When they tested on bugs not in SWE-Bench, the success rate dropped to 57‑71% on random items, and 50‑68% on fresh issues created after the benchmark snapshot. I’m surprised they did that well.
After the benchmark snapshot. Could still be before LLM training data cut off, or available via RAG.
edit: For a fair test you have to use git issues that had not been resolved yet by a human.
This is how these fuckers talk, all of the time. Also see Sam Altman's not-quite-denials of training on Scarlett Johansson's voice: they just asserted that they had hired a voice actor, but didn't deny training on actual Scarlett Johansson's voice. edit: because anyone with half a brain knows that not only did they train on her actual voice, they probably gave it and their other pirated movie soundtracks massively higher weighting, just as they did for books and NYT articles.
Anyhow, I fully expect that by now they just use everything they can to cheat benchmarks, up to and including RAG from solutions past the training dataset cut off date. With two of the paper authors being from Microsoft itself, expect that their "fresh issues" are gamed too.
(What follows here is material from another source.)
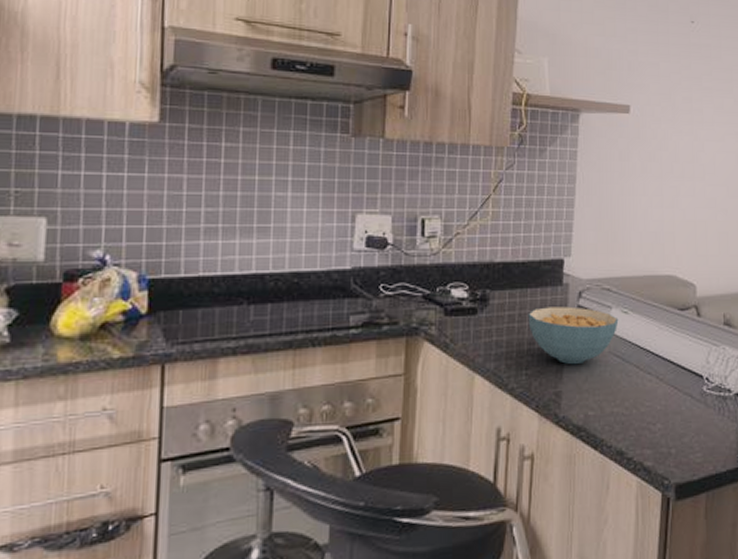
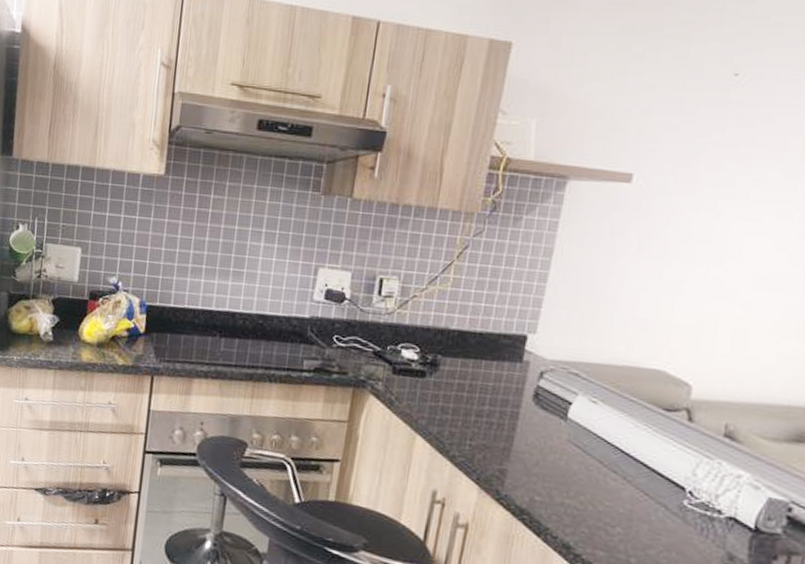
cereal bowl: present [528,306,619,365] -> none [478,381,585,447]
Yeah I'm thinking that people who think their brains work like LLM may be somewhat correct. Still wrong in some ways as even their brains learn from several orders of magnitude less data than LLMs do, but close enough.
You can film with an actual camera then use video to video to make it look very AI. If you're just grifting, that would be the way to go I think.
They're also very gleeful about finally having one upped the experts with one weird trick.
Up until AI they were the people who were inept and late at adopting new technology, and now they get to feel that they're ahead (because this time the new half-assed technology was pushed onto them and they didn't figure out they needed to opt out).
I was writing some math code, and not being an idiot I'm using an open source math library for doing something called "QR decomposition", and its efficient, and it supports sparse matrices (matrices where many numbers are 0), etc.
Just out of curiosity I checked where some idiot vibecoder would end up. AI simply plagiarizes from some shit sample snippets which exist purely to teach people what QR decomposition is. It's actually unusable, due to being numerically unstable.
Who in the fuck even needs this shit to be plagiarized, anyway?
It can't plagiarize a production quality implementation, because you can count those on the fingers of one hand, they're complex as fuck and you can't just blend a few together to try to pretend you didn't plagiarize.
The answer is, people who are peddling the AI. They are the ones who ordered plagiarism with extra plagiarism on top. These are not coding tools, these are demos to convince the investors to buy the actual product, which is company's stock. There's a little bit of tool functionality (you can ask them to refactor the code), but it's just you misusing a demo to try to get some value out of it.
And to that end, the demos take every opportunity to plagiarize something, and to talk about how the "AI" wrote the code from scratch based on its supposed understanding of fairly advanced math.
And in coding, it is counter productive to plagiarize. Many of the open source libraries can be used in commercial projects. You get upstream fixes for free. You don't end up with some bugs or worse yet security exploits that may have been fixed since the training cut-off date.
No fucking one in the right mind would willingly want their product to contain copy pasted snippets from stale open source libraries, passed through some sort of variable-renaming copyright laundering machine.
Except of course the business idiots who are in charge of software at major companies, who don't understand software. Who just failed upwards.
They look at plagiarized lines and count them as improved productivity.
Indistinguishable from a business idiot.
In 3 months they'll think they're 40% faster while being 38% slower. And sometime in 2026 they will be exactly 100% slower - the moment referred to as "technological singularity".